■ Work to do:
Transcribe the records word for word, starting at the very beginning and ending with the line that contains "Dot at: (313, 239)". Include both of those lines.

■ Records for the exercise:

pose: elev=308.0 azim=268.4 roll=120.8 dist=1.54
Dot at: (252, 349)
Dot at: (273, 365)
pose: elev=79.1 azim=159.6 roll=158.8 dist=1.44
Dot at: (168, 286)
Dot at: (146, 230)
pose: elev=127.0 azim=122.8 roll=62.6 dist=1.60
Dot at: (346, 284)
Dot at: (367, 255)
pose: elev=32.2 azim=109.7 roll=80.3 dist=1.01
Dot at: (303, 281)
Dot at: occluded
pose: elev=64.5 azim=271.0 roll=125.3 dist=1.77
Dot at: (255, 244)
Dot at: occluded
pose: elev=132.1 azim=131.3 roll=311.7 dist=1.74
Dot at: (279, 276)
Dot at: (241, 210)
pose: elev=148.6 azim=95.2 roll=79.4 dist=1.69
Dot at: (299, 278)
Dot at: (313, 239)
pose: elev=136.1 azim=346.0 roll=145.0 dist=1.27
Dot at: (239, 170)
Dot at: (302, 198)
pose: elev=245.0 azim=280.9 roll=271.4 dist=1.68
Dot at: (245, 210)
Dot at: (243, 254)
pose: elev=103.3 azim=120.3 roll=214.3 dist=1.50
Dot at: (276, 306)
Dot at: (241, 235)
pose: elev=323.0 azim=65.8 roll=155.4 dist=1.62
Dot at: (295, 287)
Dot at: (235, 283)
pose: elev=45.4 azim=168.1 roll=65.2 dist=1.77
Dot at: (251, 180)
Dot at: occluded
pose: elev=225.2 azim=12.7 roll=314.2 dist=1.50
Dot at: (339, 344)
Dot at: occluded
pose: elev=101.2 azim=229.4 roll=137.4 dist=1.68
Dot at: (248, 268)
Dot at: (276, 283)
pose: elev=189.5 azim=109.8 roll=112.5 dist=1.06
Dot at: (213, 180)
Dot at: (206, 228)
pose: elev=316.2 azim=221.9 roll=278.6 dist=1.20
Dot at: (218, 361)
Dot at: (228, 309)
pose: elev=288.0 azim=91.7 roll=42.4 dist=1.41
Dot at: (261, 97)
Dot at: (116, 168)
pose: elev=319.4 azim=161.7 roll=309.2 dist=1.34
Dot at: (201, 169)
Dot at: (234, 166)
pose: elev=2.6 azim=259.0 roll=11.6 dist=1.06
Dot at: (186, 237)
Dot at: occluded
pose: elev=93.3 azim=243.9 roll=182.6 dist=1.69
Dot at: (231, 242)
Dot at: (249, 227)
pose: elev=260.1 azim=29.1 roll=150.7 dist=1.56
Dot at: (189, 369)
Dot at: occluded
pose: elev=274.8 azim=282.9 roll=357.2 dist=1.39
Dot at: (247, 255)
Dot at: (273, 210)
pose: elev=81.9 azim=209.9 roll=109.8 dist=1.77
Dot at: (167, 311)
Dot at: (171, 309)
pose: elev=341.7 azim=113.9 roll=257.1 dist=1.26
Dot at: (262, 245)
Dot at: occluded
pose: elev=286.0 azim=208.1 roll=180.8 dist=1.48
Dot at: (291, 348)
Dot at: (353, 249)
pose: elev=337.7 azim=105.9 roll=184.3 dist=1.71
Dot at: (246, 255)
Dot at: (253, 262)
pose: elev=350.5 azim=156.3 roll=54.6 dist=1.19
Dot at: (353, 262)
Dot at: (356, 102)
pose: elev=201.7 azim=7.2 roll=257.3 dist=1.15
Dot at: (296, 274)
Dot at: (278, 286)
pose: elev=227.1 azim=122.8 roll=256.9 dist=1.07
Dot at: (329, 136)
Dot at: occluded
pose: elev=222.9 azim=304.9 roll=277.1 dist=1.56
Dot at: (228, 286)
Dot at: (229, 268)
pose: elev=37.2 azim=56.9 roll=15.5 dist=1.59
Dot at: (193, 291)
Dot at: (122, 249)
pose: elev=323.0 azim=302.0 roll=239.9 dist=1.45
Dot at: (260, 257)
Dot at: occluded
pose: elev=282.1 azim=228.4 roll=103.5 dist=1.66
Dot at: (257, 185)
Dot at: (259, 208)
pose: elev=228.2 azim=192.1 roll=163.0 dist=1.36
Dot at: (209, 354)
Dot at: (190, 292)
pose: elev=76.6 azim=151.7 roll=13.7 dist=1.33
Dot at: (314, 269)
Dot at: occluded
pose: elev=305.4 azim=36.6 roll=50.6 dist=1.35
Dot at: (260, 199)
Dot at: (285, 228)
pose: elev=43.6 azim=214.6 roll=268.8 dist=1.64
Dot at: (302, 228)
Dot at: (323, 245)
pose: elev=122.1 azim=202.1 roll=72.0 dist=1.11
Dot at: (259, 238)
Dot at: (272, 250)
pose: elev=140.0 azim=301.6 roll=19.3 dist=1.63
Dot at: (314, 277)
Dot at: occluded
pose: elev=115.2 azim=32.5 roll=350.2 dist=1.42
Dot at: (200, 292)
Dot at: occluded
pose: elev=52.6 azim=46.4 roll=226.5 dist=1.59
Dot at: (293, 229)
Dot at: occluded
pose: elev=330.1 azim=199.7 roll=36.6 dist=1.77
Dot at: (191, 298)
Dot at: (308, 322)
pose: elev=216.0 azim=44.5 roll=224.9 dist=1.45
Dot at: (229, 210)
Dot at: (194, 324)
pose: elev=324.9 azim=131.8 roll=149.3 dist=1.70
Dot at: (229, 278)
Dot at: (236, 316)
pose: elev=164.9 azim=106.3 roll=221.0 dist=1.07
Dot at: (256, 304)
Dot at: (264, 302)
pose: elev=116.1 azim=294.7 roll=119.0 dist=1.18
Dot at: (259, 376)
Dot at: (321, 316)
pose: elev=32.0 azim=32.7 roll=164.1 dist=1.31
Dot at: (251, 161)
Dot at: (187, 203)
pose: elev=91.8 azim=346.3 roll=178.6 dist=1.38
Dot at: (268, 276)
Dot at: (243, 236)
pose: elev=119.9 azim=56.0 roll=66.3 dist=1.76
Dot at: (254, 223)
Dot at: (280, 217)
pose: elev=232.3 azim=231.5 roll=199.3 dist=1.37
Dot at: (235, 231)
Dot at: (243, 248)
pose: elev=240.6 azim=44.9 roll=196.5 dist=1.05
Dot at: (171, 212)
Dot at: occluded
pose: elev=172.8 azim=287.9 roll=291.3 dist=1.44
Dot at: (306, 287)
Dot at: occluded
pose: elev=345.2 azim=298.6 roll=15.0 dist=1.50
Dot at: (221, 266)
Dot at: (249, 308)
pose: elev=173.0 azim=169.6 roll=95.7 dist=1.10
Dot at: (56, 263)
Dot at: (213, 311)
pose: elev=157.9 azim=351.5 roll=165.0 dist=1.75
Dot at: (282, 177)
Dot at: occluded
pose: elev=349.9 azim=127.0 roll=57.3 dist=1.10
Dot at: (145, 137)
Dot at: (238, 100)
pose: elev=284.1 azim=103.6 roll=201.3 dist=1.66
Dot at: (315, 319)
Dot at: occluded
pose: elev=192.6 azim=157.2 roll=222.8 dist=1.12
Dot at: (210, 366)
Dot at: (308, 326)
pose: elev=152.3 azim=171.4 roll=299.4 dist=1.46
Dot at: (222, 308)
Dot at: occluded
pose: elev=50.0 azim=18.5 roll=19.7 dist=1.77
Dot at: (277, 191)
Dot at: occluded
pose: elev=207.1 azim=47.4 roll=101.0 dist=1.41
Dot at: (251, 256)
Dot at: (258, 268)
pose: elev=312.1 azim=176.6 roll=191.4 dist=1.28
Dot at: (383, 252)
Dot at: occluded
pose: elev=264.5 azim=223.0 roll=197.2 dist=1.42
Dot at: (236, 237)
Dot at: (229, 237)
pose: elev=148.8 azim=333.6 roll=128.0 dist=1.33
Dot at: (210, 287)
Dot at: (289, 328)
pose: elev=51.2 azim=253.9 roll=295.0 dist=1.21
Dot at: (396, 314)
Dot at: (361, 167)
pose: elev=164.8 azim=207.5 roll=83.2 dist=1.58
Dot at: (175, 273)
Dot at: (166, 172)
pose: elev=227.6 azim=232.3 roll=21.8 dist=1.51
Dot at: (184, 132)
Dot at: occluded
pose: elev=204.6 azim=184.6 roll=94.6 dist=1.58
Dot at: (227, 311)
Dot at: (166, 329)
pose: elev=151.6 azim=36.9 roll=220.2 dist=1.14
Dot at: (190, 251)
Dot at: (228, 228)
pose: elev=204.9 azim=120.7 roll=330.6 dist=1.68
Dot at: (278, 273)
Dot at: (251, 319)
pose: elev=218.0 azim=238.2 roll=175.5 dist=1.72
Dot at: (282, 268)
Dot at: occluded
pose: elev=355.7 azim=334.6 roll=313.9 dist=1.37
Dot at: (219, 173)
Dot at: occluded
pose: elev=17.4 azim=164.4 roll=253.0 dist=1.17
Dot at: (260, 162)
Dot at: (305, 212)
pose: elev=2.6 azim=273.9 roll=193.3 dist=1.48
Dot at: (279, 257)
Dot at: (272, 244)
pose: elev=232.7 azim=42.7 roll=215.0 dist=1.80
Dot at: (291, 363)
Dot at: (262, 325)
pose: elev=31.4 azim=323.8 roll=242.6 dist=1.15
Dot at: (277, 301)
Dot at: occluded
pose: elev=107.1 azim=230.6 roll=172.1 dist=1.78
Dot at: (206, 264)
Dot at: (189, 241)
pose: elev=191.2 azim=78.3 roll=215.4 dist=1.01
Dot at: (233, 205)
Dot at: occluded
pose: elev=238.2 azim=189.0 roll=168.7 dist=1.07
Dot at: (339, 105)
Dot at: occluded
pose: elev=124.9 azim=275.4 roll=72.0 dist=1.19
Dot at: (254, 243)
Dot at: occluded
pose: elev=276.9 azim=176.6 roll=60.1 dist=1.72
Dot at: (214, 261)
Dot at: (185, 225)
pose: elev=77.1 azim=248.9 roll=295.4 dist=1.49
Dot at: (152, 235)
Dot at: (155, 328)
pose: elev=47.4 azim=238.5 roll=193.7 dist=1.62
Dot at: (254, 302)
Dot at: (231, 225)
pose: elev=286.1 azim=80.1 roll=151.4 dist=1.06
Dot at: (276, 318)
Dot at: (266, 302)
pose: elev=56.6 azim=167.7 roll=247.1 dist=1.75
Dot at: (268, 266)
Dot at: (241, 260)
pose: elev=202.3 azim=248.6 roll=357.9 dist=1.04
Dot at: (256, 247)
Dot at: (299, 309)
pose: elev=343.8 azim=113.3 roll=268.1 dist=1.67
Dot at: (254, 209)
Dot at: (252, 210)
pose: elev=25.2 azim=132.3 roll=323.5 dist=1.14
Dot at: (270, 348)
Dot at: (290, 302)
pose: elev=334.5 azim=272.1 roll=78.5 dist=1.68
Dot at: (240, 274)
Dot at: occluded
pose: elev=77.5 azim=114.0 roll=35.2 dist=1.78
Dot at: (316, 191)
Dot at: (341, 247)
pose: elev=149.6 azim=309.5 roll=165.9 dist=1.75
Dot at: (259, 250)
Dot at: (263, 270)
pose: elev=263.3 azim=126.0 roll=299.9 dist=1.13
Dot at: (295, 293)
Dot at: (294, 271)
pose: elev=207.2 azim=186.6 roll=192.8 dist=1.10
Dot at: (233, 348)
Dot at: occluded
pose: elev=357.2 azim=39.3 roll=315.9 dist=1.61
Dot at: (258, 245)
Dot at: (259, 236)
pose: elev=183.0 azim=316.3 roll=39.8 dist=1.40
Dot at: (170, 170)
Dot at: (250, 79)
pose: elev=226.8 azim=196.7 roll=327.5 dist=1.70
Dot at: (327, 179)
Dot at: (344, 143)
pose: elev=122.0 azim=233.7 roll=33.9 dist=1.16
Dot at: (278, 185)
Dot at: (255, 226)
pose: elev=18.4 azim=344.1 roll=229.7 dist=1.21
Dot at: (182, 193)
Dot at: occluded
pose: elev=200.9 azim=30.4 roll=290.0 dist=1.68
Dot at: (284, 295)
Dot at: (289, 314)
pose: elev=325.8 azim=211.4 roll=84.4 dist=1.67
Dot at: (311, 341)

■ Correct result:
pose: elev=308.0 azim=268.4 roll=120.8 dist=1.54
Dot at: (252, 349)
Dot at: (273, 365)
pose: elev=79.1 azim=159.6 roll=158.8 dist=1.44
Dot at: (168, 286)
Dot at: (146, 230)
pose: elev=127.0 azim=122.8 roll=62.6 dist=1.60
Dot at: (346, 284)
Dot at: (367, 255)
pose: elev=32.2 azim=109.7 roll=80.3 dist=1.01
Dot at: (303, 281)
Dot at: occluded
pose: elev=64.5 azim=271.0 roll=125.3 dist=1.77
Dot at: (255, 244)
Dot at: occluded
pose: elev=132.1 azim=131.3 roll=311.7 dist=1.74
Dot at: (279, 276)
Dot at: (241, 210)
pose: elev=148.6 azim=95.2 roll=79.4 dist=1.69
Dot at: (299, 278)
Dot at: (313, 239)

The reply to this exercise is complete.